I fell in love with the flavor of lemongrass when traveling in Southeast Asia. Lemongrass (Cympobogon citratus) is native to many Asian countries, and it has been used for centuries in cooking and in traditional medicine in South and Southeast Asia. It is a staple ingredient in many foods in Southeast Asian cuisine, and it is often added to hot or cold drinks for its refreshing flavor. Lemongrass also has a long history of use in India’s medical system Ayurveda. Traditionally, lemongrass has been used to relieve colds, coughs and other respiratory disorders, fevers, and stomach problems such as nausea or diarrhea. It is also used as a tonic to the nervous system, and to help to relieve insomnia. Based on its traditional uses and its nickname “fever grass,” lemongrass is the perfect choice for herbal infusions during the cold and flu season.
Lemongrass is a tall perennial grass, and although it is native to several Asian countries, you can grow your own lemongrass plants in your herb graden.

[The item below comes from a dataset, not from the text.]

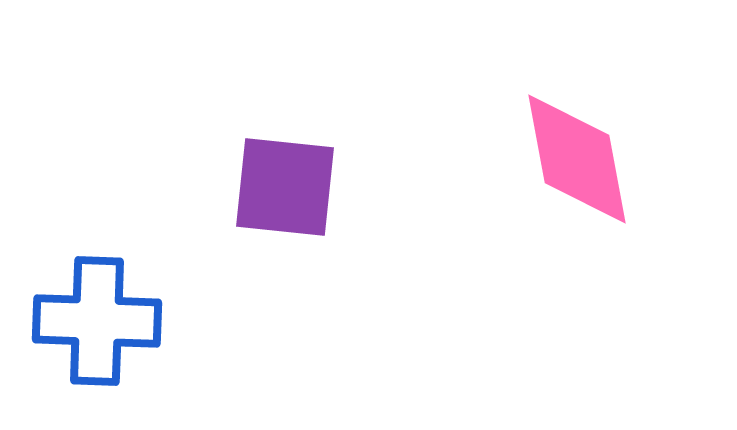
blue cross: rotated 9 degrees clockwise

Fresh lemongrass is often sold in Asian food stores, and dried lemongrass is widely available in many stores and from herb suppliers.
Use fresh or dried lemongrass to make an herbal infusion, and drink several cups a day during colds and flus to relieve symptoms. Lemongrass is said to be especially helpful in feverish diseases, and in my own experience lemongrass tea seems to increase sweating and may help to bring down fever.

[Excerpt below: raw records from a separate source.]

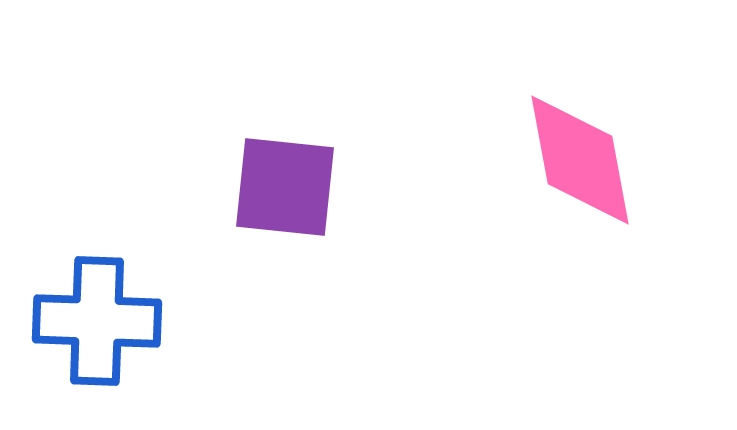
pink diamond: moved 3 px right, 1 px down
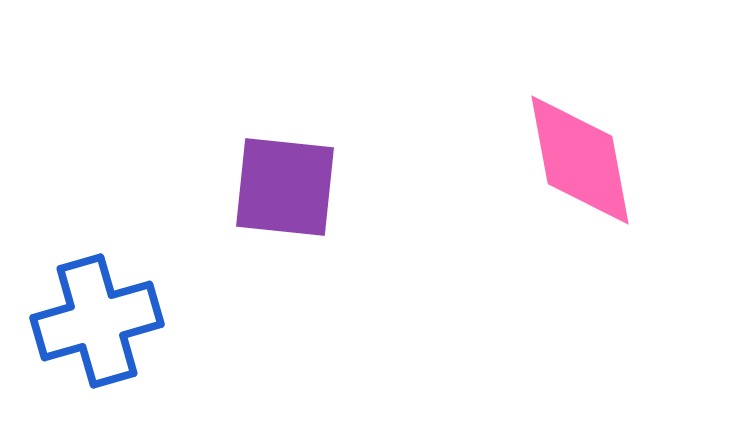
blue cross: rotated 18 degrees counterclockwise
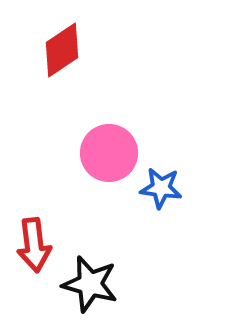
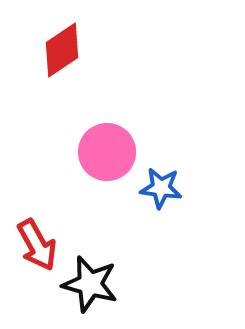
pink circle: moved 2 px left, 1 px up
red arrow: moved 3 px right; rotated 22 degrees counterclockwise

How to Make a Lemongrass Infusion
If using fresh lemongrass, use a tablespoon of the fresh herb for each cup of hot water, and if using dried lemongrass, use a teaspoon of the herb for each cup of hot water. Bring water to boil, pour it over the herb and leave to infuse for at least ten minutes.
Lemongrass has a lovely fresh citrus-y flavor that is delicious on its own, but you can also mix it with fresh ginger for an even more effective infusion to ward off colds and to ease flu symptoms. And in the summer months, a cold lemongrass infusion is an excellent refreshing drink for hot days.
Lemongrass gives us an essential oil that is often used as a natural insect repellent. It is also a deodorant and antiseptic oil and a lovely oil for aromatherapy foot baths. Add a drop or two of lemongrass oil to a warm footbath to refresh tired feet, and enjoy a lemongrass footbath during the flu season while you drink your homemade lemongrass infusion!